Optical Character Recognition (OCR) Demo Tutorial using Nimbella Platform
This tutorial explains the Optical Character Recognition (OCR) demo available on GitHub and shows you how to deploy it to the Nimbella Cloud.
The OCR application displays a web page where visitors select a language (English, Spanish, or Chinese) and then drag a JPG, GIF, or PNG image onto the page, where it is automatically converted to text. If the conversion is successful, users can read the text and click a Speak button to hear the text. You can try out the application here.
The OCR demo has the following code and configuration components, described in more detail later:
- Application logic: The packages directory contains several Nimbella actions, which are logical collections of functions.
- Slack application: A Nimbella Commander project folder called commander, with an ocr.js file with an app that can be installed into Slack.
Project structure and logic
Nimbella relies on directory and file structure to intelligently deploy projects, so the GitHub project directory structure is organized that way and is described below. For more information about creating and deploying Nimbella Cloud projects, see the Nimbella Command Line Tool (nim) Guide.
In the following diagrams, files that contain code or web content are shown with file icons and larger font labels, while project configuration and build files are displayed in smaller fonts without icons.
In any Nimbella project, the deployer looks for one or both of the following top-level directories:
- The packages directory, which contains the back end logic of the project.
- The web directory, which contains static web content published to be published to the front end of the application.
The packages and web directory contents are described in the following sections.
There are also several configuration files. The project.yml file in the OCR demo configures the object store bucket provided with your Nimbella Cloud namespace for web content and database instances.
Actions in the packages directory
In this case, the packages directory contains two packages with six total actions, shown in this diagram and described below:
ocrpackage contains five actions:
Provides a workflow that sequences other actions, invoking the
ocr/imageToTextaction at the proper point and invoking the
utils/slackaction to send a notification and the OCR results to Slack (assuming the Commander app is installed into Slack).
- credential This action specifies secure get and put operations between the web page and the storage bucket.
- imageToText Provides logic for the Tesseract conversion of the image to text.
- progress Uses the Redis key-value store provided with your Nimbella namespace to track progress, status, and the OCR text to be displayed.
- textToSpeech Routes the text through Google Translate to be synthesized to speech.
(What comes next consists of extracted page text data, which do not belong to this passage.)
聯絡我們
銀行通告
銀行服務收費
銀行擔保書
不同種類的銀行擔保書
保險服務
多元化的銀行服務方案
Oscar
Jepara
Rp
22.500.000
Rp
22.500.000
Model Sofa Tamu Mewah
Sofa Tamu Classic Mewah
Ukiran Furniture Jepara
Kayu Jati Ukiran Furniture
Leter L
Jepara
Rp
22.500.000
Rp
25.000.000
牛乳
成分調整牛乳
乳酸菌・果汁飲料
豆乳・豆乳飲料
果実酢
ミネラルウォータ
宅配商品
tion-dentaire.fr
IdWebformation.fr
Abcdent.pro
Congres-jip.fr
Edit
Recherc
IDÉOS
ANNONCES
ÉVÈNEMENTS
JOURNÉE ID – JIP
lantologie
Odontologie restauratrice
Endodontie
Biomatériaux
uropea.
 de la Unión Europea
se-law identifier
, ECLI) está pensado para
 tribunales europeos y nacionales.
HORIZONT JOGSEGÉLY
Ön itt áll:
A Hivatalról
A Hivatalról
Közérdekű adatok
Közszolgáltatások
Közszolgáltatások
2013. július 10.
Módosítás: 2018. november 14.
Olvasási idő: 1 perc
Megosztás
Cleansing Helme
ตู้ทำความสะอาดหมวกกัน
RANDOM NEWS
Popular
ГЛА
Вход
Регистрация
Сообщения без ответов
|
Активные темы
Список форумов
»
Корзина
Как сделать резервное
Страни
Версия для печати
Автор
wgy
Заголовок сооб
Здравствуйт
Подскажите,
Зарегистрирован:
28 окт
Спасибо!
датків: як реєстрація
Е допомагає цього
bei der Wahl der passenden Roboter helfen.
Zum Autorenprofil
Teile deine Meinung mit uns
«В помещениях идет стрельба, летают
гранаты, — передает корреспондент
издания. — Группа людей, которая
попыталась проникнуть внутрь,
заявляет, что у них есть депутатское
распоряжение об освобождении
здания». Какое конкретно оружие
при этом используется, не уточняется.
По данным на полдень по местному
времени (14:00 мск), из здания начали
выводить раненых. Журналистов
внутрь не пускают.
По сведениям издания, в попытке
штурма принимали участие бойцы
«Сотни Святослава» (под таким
- acceptImage Provides a workflow that sequences other actions, invoking the
utilspackage, which contains one action:
- slack Logic for Slack notifications for the Commander app.
Packages are used as qualifiers in action names, so the full action names are therefore
utils/slack , and so on.
Some of the action directories have build files, which trigger an automatic build within the directory in which it's placed any time the code file is modified. In the case of the acceptImage directory, there's a build.sh file, which contains shell commands to run an
npm install and
npm run build of that directory. The package.json file specifies the common Node.js dependencies of the code.
The Nimbella deployer looks for a directory called web for static web content. The OCR demo contains the web directory structure shown in the following diagram.
Top-level web directory structure
The build.sh file in the web directory runs npm install and npm run build to generate content from the src directory's React components into the index.html file. This happens automatically every time a file is modified.
src directory structure
The starting point of the React logic is index.js in the src directory. It imports various React components and CSS, and it imports and renders App.js from the components subdirectory.
App.js contains the sequencing of the other components. It imports Header, FileUpload, and Result. It also adds handlers for various components (language, browsing, camera, file upload) and creates some of the HTML markup. The
Result code imports the
TextDisplay components that control how the image and text are displayed after OCR occurs. If you've tried the demo, it's easy to see what these components refer to.
Deploy this project to the Nimbella Cloud
If you have the Nimbella command line tool called
nim installed, you can deploy this project directly from GitHub, either online or from the local repository cloned to your disk.
- Run the following command in your terminal:
nim project deploy /path/to/ocr
The output of this command will include a link to where the application is running in the cloud.